Several earlier, smaller studies suggested a connection between variations in PON genes and an increased risk of developing ALS in specific population groups.
The proposed connection between PON gene variants and an increased ALS risk has been widely cited as support for a "two-hit" model of ALS causation, one "hit" being genetic susceptibility and the other an environmental exposure. (See Gulf-War-associated increase in ALS and Variations in 'Detox' Enzymes.)
A conservative analysis
Lorene Nelson, an epidemiologist (expert in disease patterns) who has MDA support to study gene-environment interactions in ALS at Stanford (Calif.) University, says the meta-analysis was "very well done, included large numbers of subjects, and was accompanied by very careful analyses."

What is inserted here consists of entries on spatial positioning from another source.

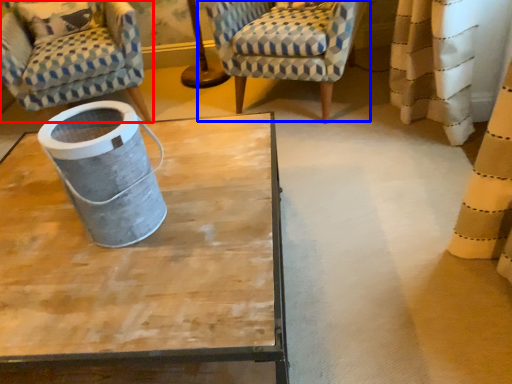
Question: Which of the following is the farthest to the observer, chair (highlighted by a red box) or chair (highlighted by a blue box)?

Choices:
 (A) chair
 (B) chair

Answer: (A)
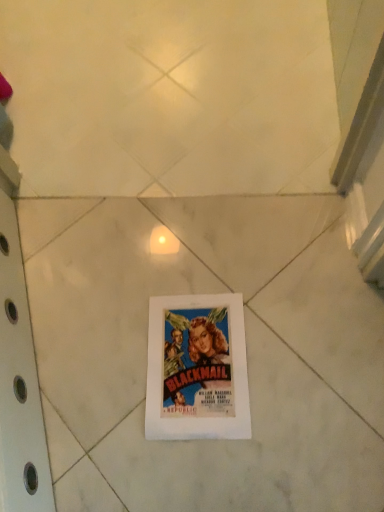
Image resolution: width=384 pixels, height=512 pixels. What are the coordinates of `free spot to the right of white paper at center` in the screenshot? It's located at coord(306,338).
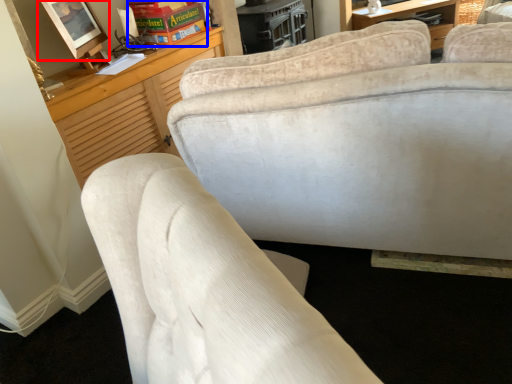
Question: Which of the following is the closest to the observer, picture frame (highlighted by a red box) or book (highlighted by a blue box)?

Choices:
 (A) picture frame
 (B) book

Answer: (A)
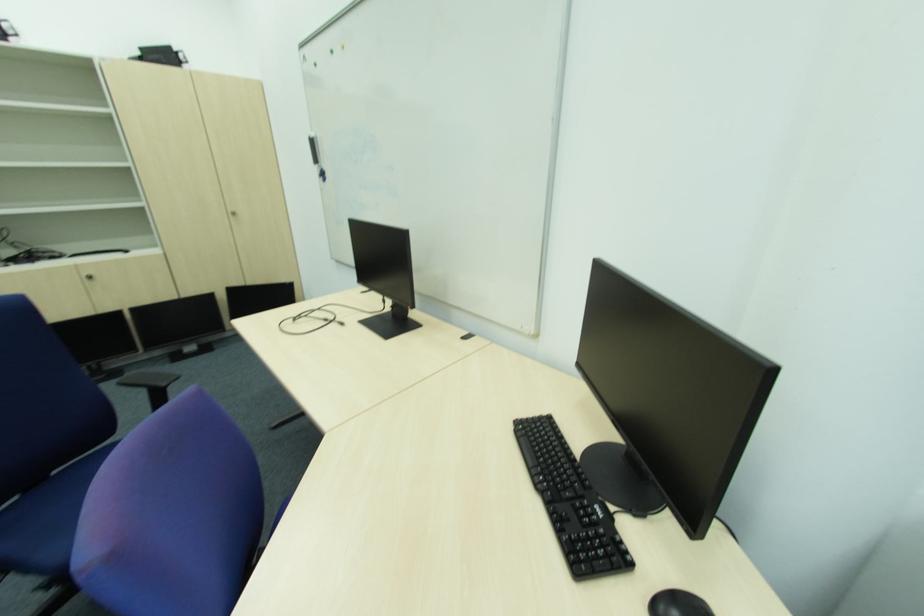
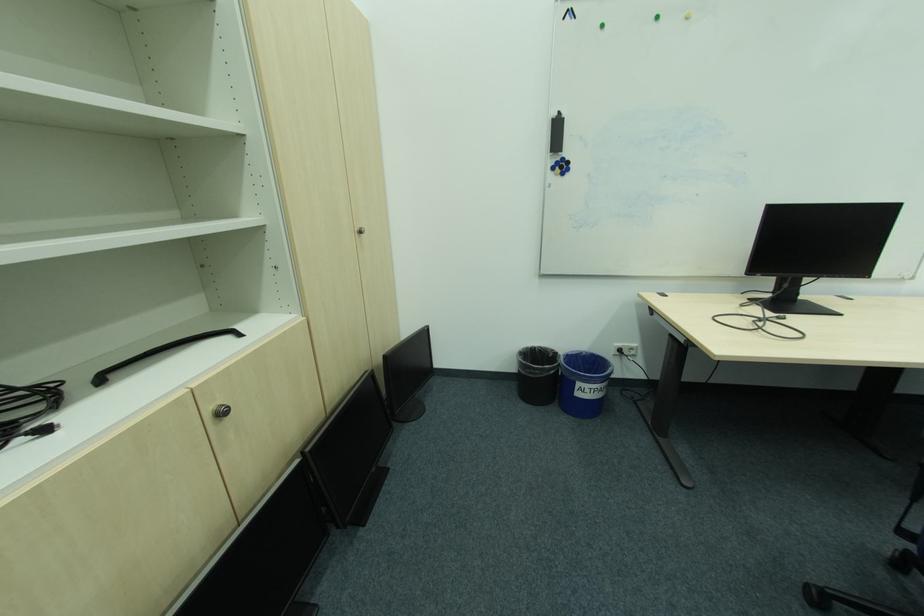
The point at (98, 278) is marked in the first image. Where is the corresponding point in the second image?

(227, 415)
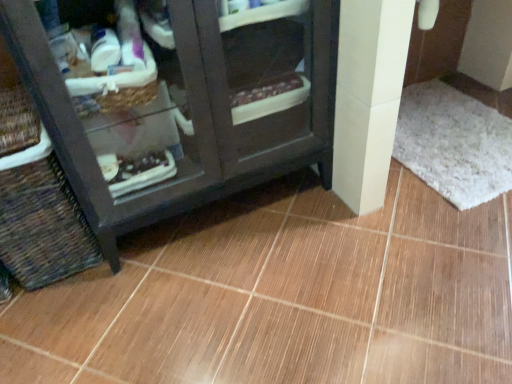
At what (x,y) coordinates should I click in order to perform the action: click on vacant space in front of white shaggy bath mat at lower right. Please return your answer as a coordinate pair (x, y). The height and width of the screenshot is (384, 512). Looking at the image, I should click on (430, 247).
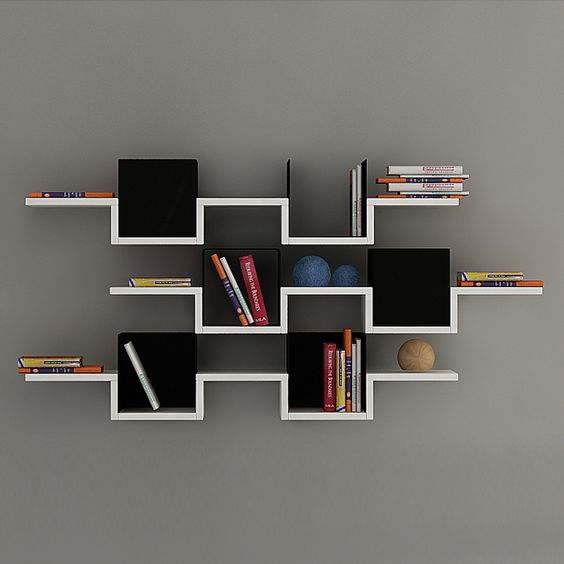
Locate an element on the screen. books on top shelve is located at coordinates (77, 192), (352, 193), (355, 179), (362, 176), (407, 169), (415, 173), (418, 178), (418, 185), (420, 190), (429, 193).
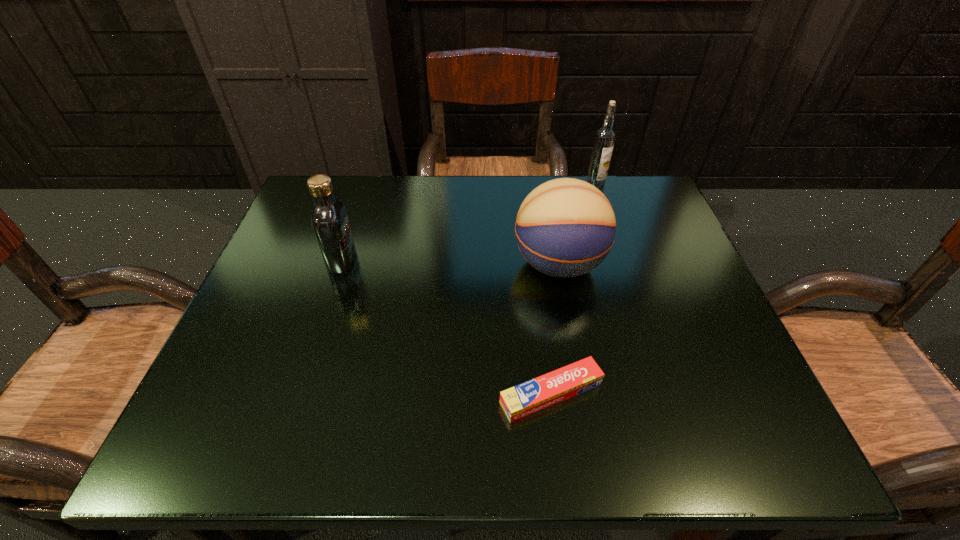
Locate an element on the screen. The image size is (960, 540). the right vodka is located at coordinates (605, 137).

Identify the location of the farthest object. (605, 137).

You are a GUI agent. You are given a task and a screenshot of the screen. Output one action in this format:
    pyautogui.click(x=<x>, y=<y>)
    Task: Click on the nearer vodka
    This screenshot has width=960, height=540.
    Given the screenshot: What is the action you would take?
    pyautogui.click(x=330, y=222)

Identify the location of the leftmost object. The height and width of the screenshot is (540, 960). (330, 222).

This screenshot has height=540, width=960. In order to click on basketball in this screenshot , I will do `click(565, 227)`.

You are a GUI agent. You are given a task and a screenshot of the screen. Output one action in this format:
    pyautogui.click(x=<x>, y=<y>)
    Task: Click on the shortest object
    
    Given the screenshot: What is the action you would take?
    pyautogui.click(x=524, y=399)

Where is `the nearest object`? The height and width of the screenshot is (540, 960). the nearest object is located at coordinates (524, 399).

Locate an element on the screen. This screenshot has width=960, height=540. vacant space positioned 0.050m on the label of the right vodka is located at coordinates (601, 201).

The image size is (960, 540). I want to click on vacant space located on the front-facing side of the nearer vodka, so click(x=416, y=260).

Image resolution: width=960 pixels, height=540 pixels. Find the location of `vacant space located 0.070m on the patterned surface of the basketball`. vacant space located 0.070m on the patterned surface of the basketball is located at coordinates (479, 265).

However, she said, the statistical methods the researchers used were extremely conservative, making it possible that in an effort to avoid "false positive" associations, they may have missed some actual associations between PON gene variants and ALS.
In addition, Nelson noted, "a negative result does not absolutely preclude the possibility that PON gene variants could be associated with ALS" either in the presence of gene-environment interactions or other factors not accounted for in the study.